The medical physics program is just starting to advertise for its first class of students. Although the URI Department of Physics had expected to get approval from the Rhode Island Board of Governors for Higher Education in September or October, the medical physics program was only approved in December, according to Reshetnyak.

"We are a little behind schedule, but we expect to have a fall class in 2011. To have five or six students would be very good, but maybe we'll start with three to five," Reshetnyak said. "A few of our physics students may also switch to medical physics."

This specialty program will be training students "to be good clinical physicists," according to Sternick. Coursework will provide instruction in the planning and delivery of radiation to cancer patients, utilizing computer-based technology. Medical physics students will learn how to electronically program the precise treatment ordered by a doctor while avoiding harm to surrounding healthy tissue, he said.

"Medical physicists are responsible for the quality aspects of the delivery of radiation," he added.

Although URI has decided to only offer a master's degree in medical physics at this time, the long-term goal is to expand the program, Sternick said.

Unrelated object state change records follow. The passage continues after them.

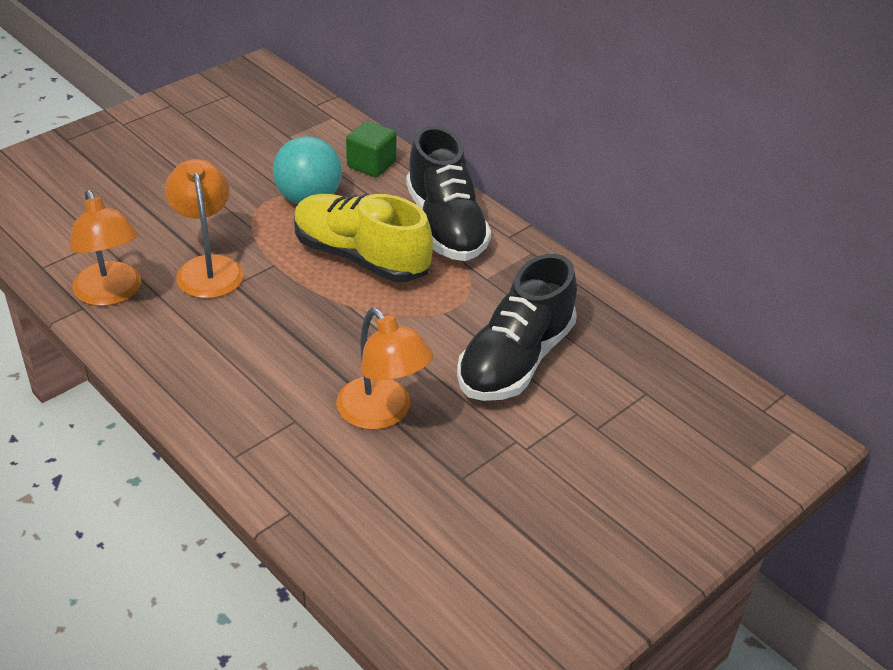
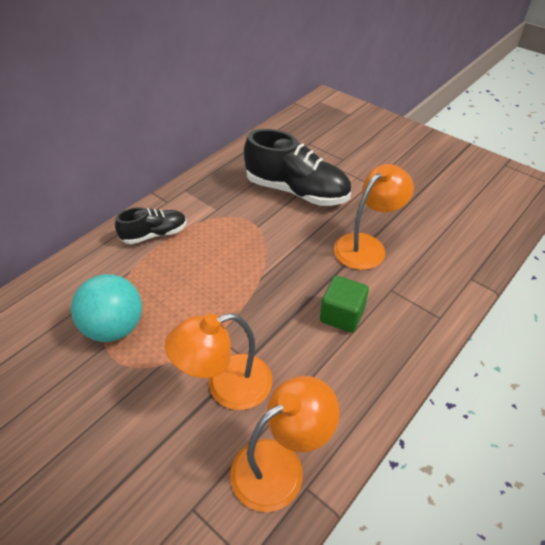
camera: 95 degrees left, 5 degrees up
(360, 257) = (199, 279): yellow shoe -> none
(371, 164) = (62, 290): green cube -> green cube (342, 315)
(445, 225) = (154, 234): black shoe -> black shoe, size x0.56

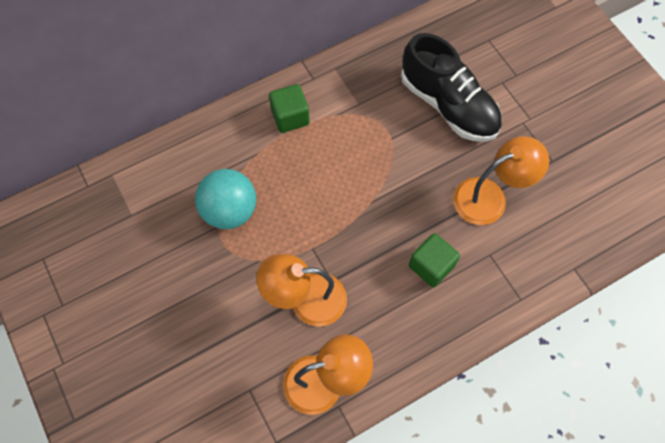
camera: 20 degrees right, 20 degrees up
(154, 234) = (290, 117): black shoe -> green cube

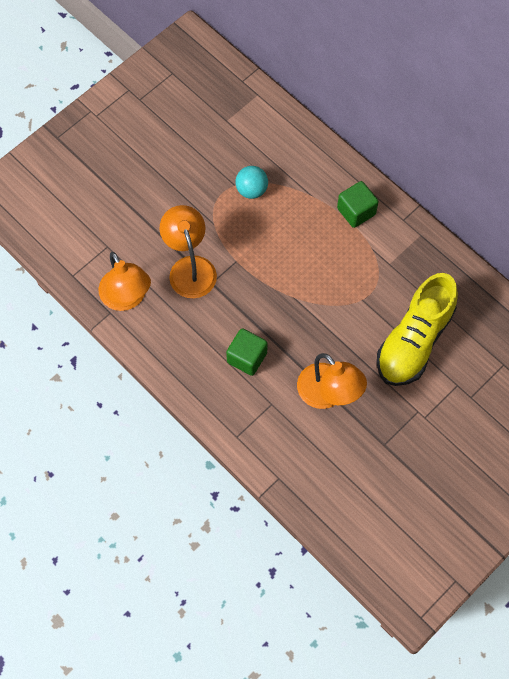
camera: 75 degrees right, 0 degrees up
(230, 210) = (251, 190): turquoise ball -> turquoise ball, size x0.64
(448, 105) = (414, 341): black shoe -> yellow shoe

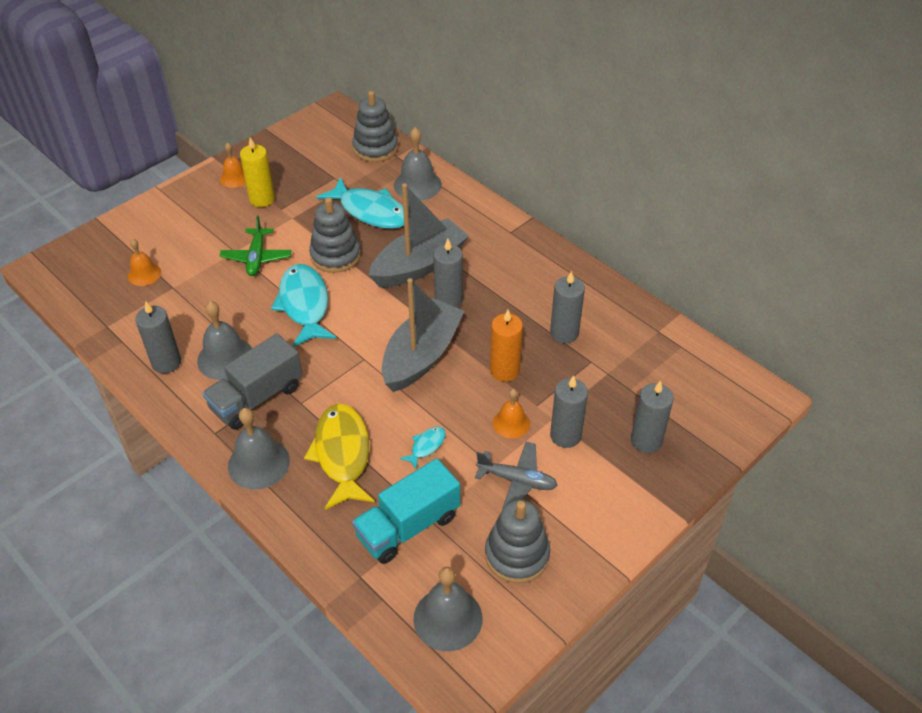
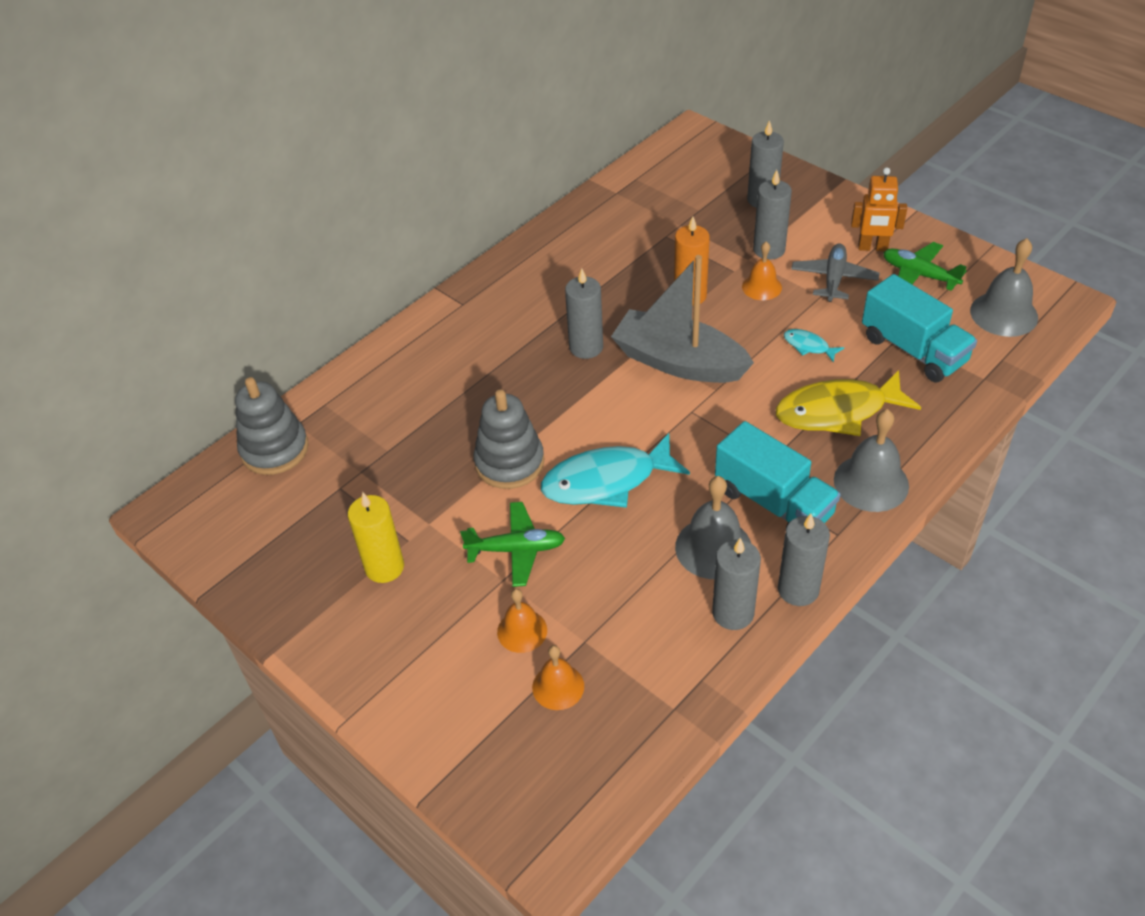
camera: 90 degrees left, 0 degrees up
(235, 178) = (328, 613): orange bell -> orange bell (522, 631)
(257, 398) = (773, 502): grey truck -> turquoise truck
(370, 211) = (418, 438): turquoise fish -> none
(417, 185) = (364, 395): grey bell -> none
(419, 265) = (525, 378): grey boat -> none
(517, 555) = (919, 275): grey stacking toy -> green plane
(563, 522) = (872, 248): none -> orange robot
(564, 333) = (628, 255): grey candle -> grey candle (798, 589)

Once interest in the specialty physics program is gauged, the possibility of offering doctoral studies may be explored.

"Right now, the reason we are not offering doctoral studies is related to the size of our department," said Reshetnyak. "In order to teach that program, we would need to have more faculty and specialized courses."

According to Sternick, the evolving degree program will be an integral part of the larger statewide effort to build the biomedical sector of the economy.

"By building up medical training, it will create job opportunities for residents and bring new money into the state to help the economy," Sternick said.